The Blessing of Empowerment Begins at Home

By Rabbi Michael Levy, Board Member of
Yad HaChazakah and Director of Travel Training, NYCT

In Balak, this week’s Torah portion, Bilaam’s blessings to Israel (albeit reluctant) begin with “How goodly are your tents, O Jacob, your dwelling places, O Israel” (Numbers 24, 5.)    My blessings, as a very young child, began when my parents decided that in our home, I would be treated just like my brother and sister, to the greatest extent possible.


Last week, on June 14, I shared my “blindness” experiences and my parents’ courage with the parents of 18 blind Orthodox Jewish children. Visions, a blindness rehabilitation agency, had gathered the families for a free “kosher weekend” in a beautiful camp environment, to help them begin the journey towards rehabilitation and independence.


After the shock of discovering that I was blind, my parents moved on to take hundreds of “age-appropriate” small steps, day by day, to lead me to an empowered independent life.
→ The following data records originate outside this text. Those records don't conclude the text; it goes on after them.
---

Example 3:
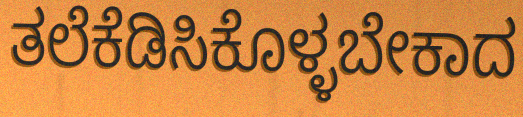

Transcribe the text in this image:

ತಲೆಕೆಡಿಸಿಕೊಳ್ಳಬೇಕಾದ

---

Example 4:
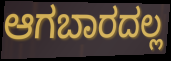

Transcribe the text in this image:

ಆಗಬಾರದಲ್ಲ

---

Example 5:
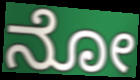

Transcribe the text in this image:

ನೋ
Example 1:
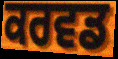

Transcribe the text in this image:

ਕਰਵਡ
The predominant theme was that life was fun and exciting.  I ducked under waves, slid down snowhills in “flying saucers,” lit the fireplace, and shpritzed milk all over myself when my brother made me laugh.  I lay on top of a wide wooden fence, so that half of me was in Belmar and half of me was in Spring Lake.
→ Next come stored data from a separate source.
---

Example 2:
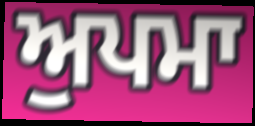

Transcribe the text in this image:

ਅੁਪਮਾ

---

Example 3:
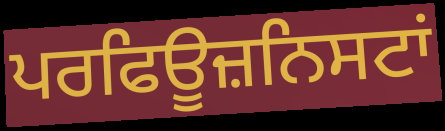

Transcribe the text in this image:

ਪਰਫਿਊਜ਼ਨਿਸਟਾਂ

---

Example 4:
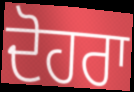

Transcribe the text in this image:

ਦੋਹਰਾ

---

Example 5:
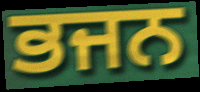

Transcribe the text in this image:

ਭਜਨ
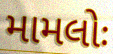
મામલોઃ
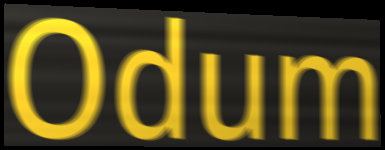
Odum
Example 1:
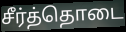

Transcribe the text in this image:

சீர்த்தொடை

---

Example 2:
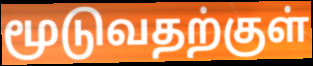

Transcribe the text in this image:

மூடுவதற்குள்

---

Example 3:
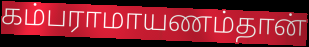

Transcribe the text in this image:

கம்பராமாயணம்தான்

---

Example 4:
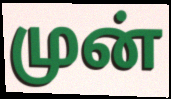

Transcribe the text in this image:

முன்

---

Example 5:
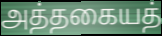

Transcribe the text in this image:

அத்தகையத்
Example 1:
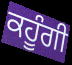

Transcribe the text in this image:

ਕਹੂੰਗੀ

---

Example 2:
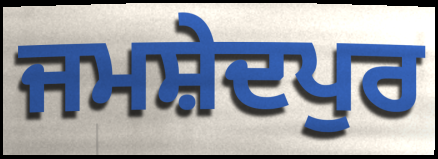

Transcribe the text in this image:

ਜਮਸ਼ੇਦਪੁਰ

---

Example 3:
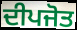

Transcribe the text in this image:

ਦੀਪਜੋਤ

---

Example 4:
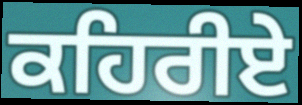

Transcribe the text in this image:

ਕਹਿਰੀਏ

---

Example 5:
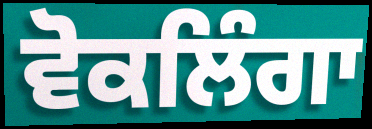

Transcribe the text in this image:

ਵੋਕਲਿੰਗਾ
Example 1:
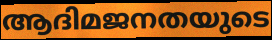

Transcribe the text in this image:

ആദിമജനതയുടെ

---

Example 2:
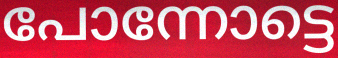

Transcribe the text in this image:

പോന്നോട്ടെ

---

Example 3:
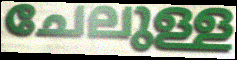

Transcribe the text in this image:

ചേലുള്ള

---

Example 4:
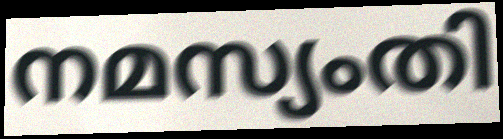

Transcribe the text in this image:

നമസ്യംതി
At age 3, I fell on the sidewalk.  My parents saw their disabled child cry, but they let me explore the sidewalk again, then the back yard, and of course the mysterious attic.  After mobility training at age 12, I walked alone to school (my mother followed me only the first time.).  As a teenager, I rather liked walking in solitude on the boardwalk, thinking deep adolescent thoughts. By age 18, I was choosing which college to attend.


I cracked an egg too violently, splattering the kitchen floor.  I lost at cards and checkers.  A disabled child who is never allowed to fail never learns to move past his frustration and try again.  Whether it’s davening for the amud or swimming, the first time you do it (disabled or not) is much harder than the 123rd time.


“Don’t you ever contradict your father in public.”  My parents taught me many rules, doing their best to make me a mentsch.  I sometimes resisted, and was disciplined just like my siblings.  That’s how you learn to obey G-d—-and your boss.

Guided by JBI International and the New Jersey Commission for the Blind, my parents found the communications and skill-building resources to help me get along in a sighted world.  By eighth grade, I began to be responsible for planning—-inquiring about the textbooks to be brailled for the upcoming fall.  It doesn’t seem fair that you have to plan so far ahead because you’re disabled, but that’s how it is.


If there’s courage here, it belongs to my parents.  They fought off the stereotypical messages condemning the disabled to special lives of dependence and lack of productivity.  They proved their belief that the perceived “curse” of disability can be transformed into a life overflowing with genuine blessings.